PROBLEM DETAILS:
Only the text of the records belongs in the answer, copied exactly and without pictures.

Stored items:

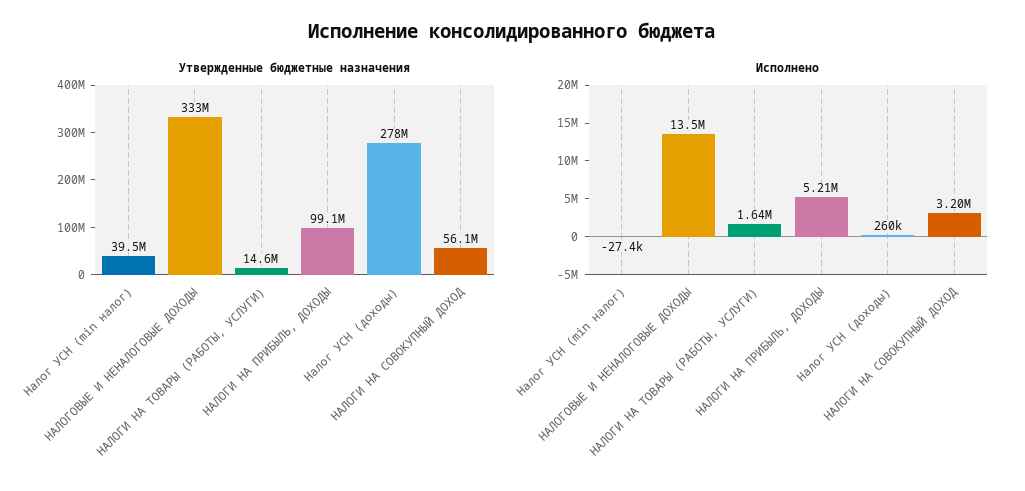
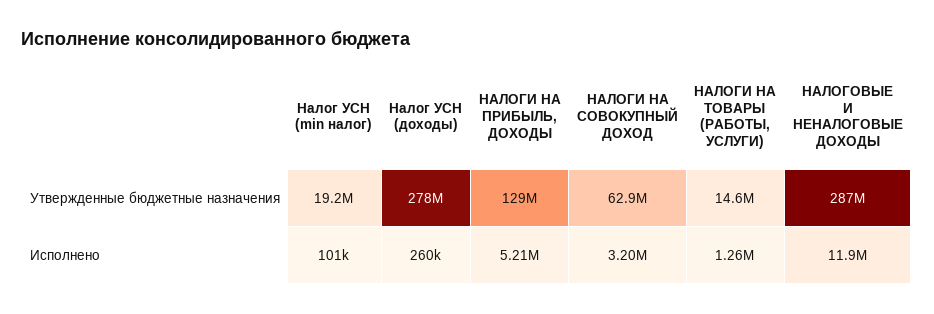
Утвержденные бюджетные назначения, Налог УСН (min налог): 39500000 -> 19200000
Утвержденные бюджетные назначения, НАЛОГОВЫЕ И НЕНАЛОГОВЫЕ ДОХОДЫ: 333000000 -> 287000000
Утвержденные бюджетные назначения, НАЛОГИ НА ПРИБЫЛЬ, ДОХОДЫ: 99100000 -> 129000000
Утвержденные бюджетные назначения, НАЛОГИ НА СОВОКУПНЫЙ ДОХОД: 56100000 -> 62900000
Исполнено, Налог УСН (min налог): -27400 -> 101000
Исполнено, НАЛОГОВЫЕ И НЕНАЛОГОВЫЕ ДОХОДЫ: 13500000 -> 11900000
Исполнено, НАЛОГИ НА ТОВАРЫ (РАБОТЫ, УСЛУГИ): 1640000 -> 1260000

ANSWER SECTION:
Утвержденные бюджетные назначения, Налог УСН (min налог): 39500000 -> 19200000
Утвержденные бюджетные назначения, НАЛОГОВЫЕ И НЕНАЛОГОВЫЕ ДОХОДЫ: 333000000 -> 287000000
Утвержденные бюджетные назначения, НАЛОГИ НА ПРИБЫЛЬ, ДОХОДЫ: 99100000 -> 129000000
Утвержденные бюджетные назначения, НАЛОГИ НА СОВОКУПНЫЙ ДОХОД: 56100000 -> 62900000
Исполнено, Налог УСН (min налог): -27400 -> 101000
Исполнено, НАЛОГОВЫЕ И НЕНАЛОГОВЫЕ ДОХОДЫ: 13500000 -> 11900000
Исполнено, НАЛОГИ НА ТОВАРЫ (РАБОТЫ, УСЛУГИ): 1640000 -> 1260000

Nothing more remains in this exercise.